- **WHAT IS BEING ASKED**:
Write the next part of the June 28, 2023 Wannaskan Almanac entry, starting right after its last line.

- **SOURCE EXTRACT**:
--- START ---
And here is the Wannaskan Almanac with Word-Wednesday for June 28, 2023, the twenty-sixth Wednesday of the year, the second Wednesday of summer, and the one-hundred seventy-ninth day of the year, with one-hundred eighty-six days remaining.

 
Wannaska Phenology Update for June 28, 2023
Loon Hatch
Loons, Minnesota's state bird, are members of the genus Gavia, family Gaviidae and order Gaviiformes /ˈɡæ-vi-ɪfɔːr-miːz/. They lay and incubate their eggs in May or early June, building nests in vegetation on the edge of an island, bog mat, log, or even on a large rock so that they can slip quietly into the water if danger threatens. Momma loon lays one or two (rarely three) 3-4 inches long, oval, olive-green to brown eggs. Should you venture to Hayes Lake any time soon, you might see something like this:

photo by Pam Shaw



June 28 Fickle Pickle Wednesday Menu Special: Potato Dumpling


June 28 Nordhem Wednesday Lunch: Updated daily by 11:00am, usually.


Earth/Moon Almanac for June 28, 2023
Sunrise: 5:23am; Sunset: 9:31pm; 37 seconds less daylight today
Moonrise: 4:21pm; Moonset: 1:55am, waxing gibbous, 67% illuminated.


Temperature Almanac for June 28, 2023
                Average            Record              Today
High             75                     99                     74
Low              54                     36                     60

And Now for the Weather
by Brian Bilston

Today is set to be agreeably alliterative
across an assortment of areas
although the occasional metaphor
may cause some faces to cloud.

Idioms will be coming down like stair rods
in northern regions, while the south
may experience the odd outbreak of similes,
like an unexpected shower of arrows.

In coastal, littoral, and seaside areas,
synonyms remain likely.
Further inland, sudden gusts of hyperbole
look set to take your breath away

and a series of scattered euphemisms
will have you reaching for you wellies.
If you're driving, please be aware that tautologies
of frozen ice are still affecting some roads,

after a heavy and prolonged flurry of oxymorons.
And finally  -- from tomorrow evening --
expect to see the return of some light litotes,
making next week's outlook hardly the best.
--- END ---
- **DATASET CONTENT**:
--- START ---
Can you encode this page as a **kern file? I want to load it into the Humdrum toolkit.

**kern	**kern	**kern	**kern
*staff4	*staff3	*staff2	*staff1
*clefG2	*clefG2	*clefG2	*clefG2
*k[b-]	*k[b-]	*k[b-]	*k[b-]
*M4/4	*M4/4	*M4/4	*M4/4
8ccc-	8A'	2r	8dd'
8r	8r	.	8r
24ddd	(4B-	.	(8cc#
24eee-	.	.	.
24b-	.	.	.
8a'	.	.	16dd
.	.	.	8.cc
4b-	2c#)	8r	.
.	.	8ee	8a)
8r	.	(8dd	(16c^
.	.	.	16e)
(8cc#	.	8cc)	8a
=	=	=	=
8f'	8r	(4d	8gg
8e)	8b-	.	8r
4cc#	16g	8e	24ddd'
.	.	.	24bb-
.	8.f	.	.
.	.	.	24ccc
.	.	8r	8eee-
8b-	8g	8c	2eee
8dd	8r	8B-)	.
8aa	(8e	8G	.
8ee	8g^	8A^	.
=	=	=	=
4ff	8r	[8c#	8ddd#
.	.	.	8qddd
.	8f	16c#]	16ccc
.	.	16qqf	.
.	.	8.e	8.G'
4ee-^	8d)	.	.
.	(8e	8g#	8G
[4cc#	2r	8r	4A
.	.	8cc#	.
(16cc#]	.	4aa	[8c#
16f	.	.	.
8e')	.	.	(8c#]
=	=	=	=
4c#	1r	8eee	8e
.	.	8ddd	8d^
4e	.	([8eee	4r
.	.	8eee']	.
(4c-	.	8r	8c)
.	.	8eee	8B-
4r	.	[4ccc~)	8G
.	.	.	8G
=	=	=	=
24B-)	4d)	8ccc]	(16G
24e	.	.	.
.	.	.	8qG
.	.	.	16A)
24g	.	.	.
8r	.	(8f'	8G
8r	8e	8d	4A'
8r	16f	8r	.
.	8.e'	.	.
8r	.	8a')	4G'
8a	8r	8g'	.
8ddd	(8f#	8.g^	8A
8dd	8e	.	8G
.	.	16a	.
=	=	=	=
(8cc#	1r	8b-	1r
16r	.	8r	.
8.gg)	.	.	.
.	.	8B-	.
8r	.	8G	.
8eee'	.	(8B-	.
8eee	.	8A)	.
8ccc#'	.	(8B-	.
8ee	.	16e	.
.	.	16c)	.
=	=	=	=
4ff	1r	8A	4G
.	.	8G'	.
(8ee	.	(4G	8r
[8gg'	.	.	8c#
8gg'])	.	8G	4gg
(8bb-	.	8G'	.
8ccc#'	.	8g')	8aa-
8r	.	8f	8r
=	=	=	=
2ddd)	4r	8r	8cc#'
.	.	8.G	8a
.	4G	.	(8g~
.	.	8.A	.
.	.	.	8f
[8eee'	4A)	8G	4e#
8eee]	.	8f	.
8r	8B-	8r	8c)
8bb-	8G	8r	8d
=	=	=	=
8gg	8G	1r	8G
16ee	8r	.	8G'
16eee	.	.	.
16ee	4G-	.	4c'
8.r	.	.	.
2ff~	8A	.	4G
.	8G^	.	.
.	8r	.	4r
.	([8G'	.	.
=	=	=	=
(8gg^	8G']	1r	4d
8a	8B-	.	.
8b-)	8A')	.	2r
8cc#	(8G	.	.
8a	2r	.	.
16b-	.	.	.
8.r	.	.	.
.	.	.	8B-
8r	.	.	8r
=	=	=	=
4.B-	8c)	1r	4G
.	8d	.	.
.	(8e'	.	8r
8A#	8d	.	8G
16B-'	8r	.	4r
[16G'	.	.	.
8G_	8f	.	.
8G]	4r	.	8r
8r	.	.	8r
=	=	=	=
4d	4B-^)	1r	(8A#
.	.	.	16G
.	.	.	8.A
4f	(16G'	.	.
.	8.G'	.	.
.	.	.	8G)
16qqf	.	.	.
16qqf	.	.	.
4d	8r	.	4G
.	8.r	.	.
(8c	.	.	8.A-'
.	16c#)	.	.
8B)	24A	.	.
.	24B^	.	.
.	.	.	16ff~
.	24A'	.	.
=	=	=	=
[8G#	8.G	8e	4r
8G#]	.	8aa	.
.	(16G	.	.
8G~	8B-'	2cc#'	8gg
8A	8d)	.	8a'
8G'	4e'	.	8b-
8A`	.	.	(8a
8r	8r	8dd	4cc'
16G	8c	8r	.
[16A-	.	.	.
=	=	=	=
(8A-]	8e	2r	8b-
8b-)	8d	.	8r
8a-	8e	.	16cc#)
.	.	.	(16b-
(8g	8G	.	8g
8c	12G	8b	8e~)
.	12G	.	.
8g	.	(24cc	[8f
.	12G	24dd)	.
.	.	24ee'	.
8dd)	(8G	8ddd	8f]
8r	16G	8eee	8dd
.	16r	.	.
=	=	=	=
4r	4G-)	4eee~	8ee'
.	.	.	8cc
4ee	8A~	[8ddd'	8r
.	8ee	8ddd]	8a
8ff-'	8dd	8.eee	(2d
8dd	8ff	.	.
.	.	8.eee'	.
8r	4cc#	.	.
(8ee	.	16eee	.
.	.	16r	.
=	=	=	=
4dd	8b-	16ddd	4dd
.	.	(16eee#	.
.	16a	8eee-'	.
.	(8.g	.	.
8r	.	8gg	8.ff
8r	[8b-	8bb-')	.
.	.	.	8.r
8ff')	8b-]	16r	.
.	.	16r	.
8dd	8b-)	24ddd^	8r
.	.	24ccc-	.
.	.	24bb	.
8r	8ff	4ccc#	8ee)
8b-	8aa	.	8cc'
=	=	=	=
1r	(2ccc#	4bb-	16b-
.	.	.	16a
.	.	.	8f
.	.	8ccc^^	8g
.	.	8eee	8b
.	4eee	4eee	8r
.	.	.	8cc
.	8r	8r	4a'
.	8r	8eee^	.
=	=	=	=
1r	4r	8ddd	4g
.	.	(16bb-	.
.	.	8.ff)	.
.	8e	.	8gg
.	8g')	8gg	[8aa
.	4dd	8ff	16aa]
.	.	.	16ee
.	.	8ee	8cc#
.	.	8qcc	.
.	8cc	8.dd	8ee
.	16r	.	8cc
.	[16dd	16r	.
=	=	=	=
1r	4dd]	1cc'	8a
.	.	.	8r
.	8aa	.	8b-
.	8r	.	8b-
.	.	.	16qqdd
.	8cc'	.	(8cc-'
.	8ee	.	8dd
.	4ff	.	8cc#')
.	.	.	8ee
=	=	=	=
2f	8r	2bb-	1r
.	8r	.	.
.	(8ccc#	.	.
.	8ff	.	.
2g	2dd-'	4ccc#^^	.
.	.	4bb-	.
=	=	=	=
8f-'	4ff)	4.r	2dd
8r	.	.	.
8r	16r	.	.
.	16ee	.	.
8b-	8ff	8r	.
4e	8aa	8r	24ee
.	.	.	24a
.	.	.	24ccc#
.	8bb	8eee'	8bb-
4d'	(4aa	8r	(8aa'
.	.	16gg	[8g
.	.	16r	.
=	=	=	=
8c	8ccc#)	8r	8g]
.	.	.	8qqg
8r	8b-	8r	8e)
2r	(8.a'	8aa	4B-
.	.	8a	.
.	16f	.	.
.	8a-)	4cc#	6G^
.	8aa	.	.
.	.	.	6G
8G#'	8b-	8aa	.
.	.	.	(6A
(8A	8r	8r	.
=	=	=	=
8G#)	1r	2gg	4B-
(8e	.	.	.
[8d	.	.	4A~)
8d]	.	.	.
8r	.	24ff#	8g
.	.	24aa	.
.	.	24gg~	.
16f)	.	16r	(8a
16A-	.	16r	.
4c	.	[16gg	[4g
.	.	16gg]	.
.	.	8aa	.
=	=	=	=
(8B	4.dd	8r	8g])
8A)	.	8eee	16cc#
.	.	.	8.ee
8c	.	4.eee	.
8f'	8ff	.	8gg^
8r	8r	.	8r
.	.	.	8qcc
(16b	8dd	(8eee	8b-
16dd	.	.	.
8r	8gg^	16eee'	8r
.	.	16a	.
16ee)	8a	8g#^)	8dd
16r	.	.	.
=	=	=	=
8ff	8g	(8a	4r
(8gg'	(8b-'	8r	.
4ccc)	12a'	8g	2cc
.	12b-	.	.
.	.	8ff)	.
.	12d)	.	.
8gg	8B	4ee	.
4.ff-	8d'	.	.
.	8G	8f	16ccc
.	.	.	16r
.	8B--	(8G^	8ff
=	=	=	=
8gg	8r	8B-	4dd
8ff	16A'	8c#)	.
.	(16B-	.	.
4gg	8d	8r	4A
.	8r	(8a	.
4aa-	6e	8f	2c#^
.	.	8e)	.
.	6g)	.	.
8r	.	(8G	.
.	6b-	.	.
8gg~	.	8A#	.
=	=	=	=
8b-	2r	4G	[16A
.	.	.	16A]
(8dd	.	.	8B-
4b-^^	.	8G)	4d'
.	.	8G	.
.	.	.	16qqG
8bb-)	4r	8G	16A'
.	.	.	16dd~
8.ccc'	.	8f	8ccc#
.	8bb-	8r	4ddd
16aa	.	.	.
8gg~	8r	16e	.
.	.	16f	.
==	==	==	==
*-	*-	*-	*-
--- END ---
--- START ---
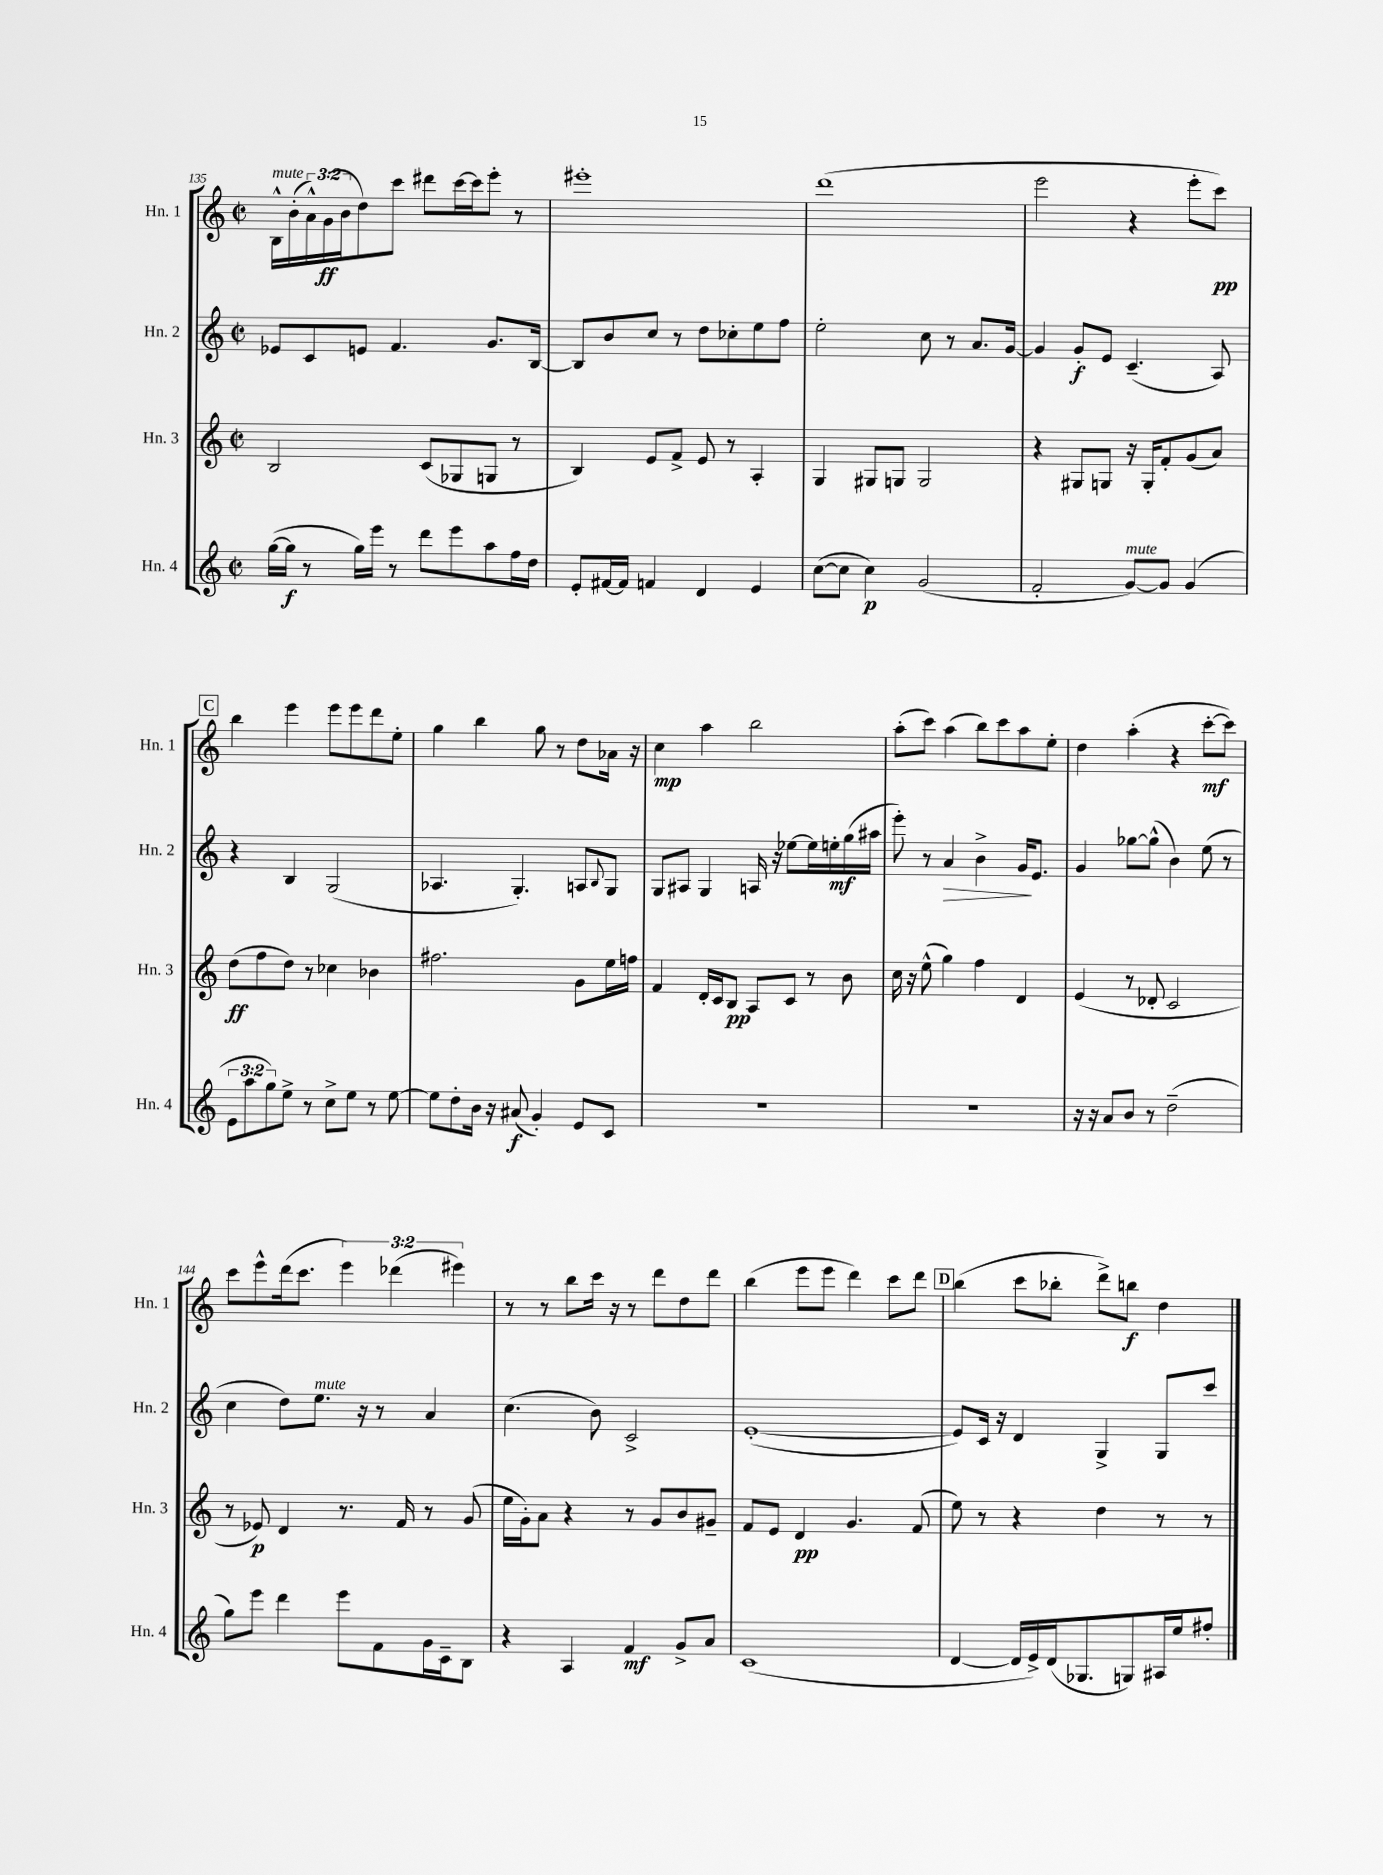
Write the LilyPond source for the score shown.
--- END ---
- **OUTPUT BELOW**:
June 28 Celebrations from National Day Calendar

  • International Body Piercing Day
  • INTERNATIONAL CAPS LOCK DAY
  • National Logistics Day
  • National Alaska Day
  • National Parchment Day
  • National Insurance Awareness Day
  • National Paul Bunyan Day
  • National Eat At A Food Truck Day
  • Constitution Day, Ukraine



June 28 Word Riddle
How do hardware stores set the price of hammers?*


June 28 Word Pun
Musician and homemaker, Sven’s wife, Monique, likes to write songs about sewing.
She’s a Singer songwriter, or sew it seams…


June 28 The Devil’s Dictionary Word-Pram
IMMODEST, adj. Having a strong sense of one’s own merit, coupled with a feeble conception of worth in others.

There was once a man in Ispahan
     Ever and ever so long ago,
And he had a head, the phrenologists said,
     That fitted him for a show.

For his modesty’s bump was so large a lump
     (Nature, they said, had taken a freak)
That its summit stood far above the wood
      Of his hair, like a mountain peak.

So modest a man in all Ispahan,
     Over and over again they swore—
So humble and meek, you would vainly seek;
     None ever was found before.

Meantime the hump of that awful bump
     Into the heavens contrived to get
To so great a height that they called the wight
     The man with the minaret.

There wasn’t a man in all Ispahan
     Prouder, or louder in praise of his chump:
With a tireless tongue and a brazen lung
     He bragged of that beautiful bump

Till the Shah in a rage sent a trusty page
     Bearing a sack and a bow-string too,
And that gentle child explained as he smiled:
     “A little present for you.”

The saddest man in all Ispahan,
     Sniffed at the gift, yet accepted the same.
“If I’d lived,” said he, “my humility
     Had given me deathless fame!”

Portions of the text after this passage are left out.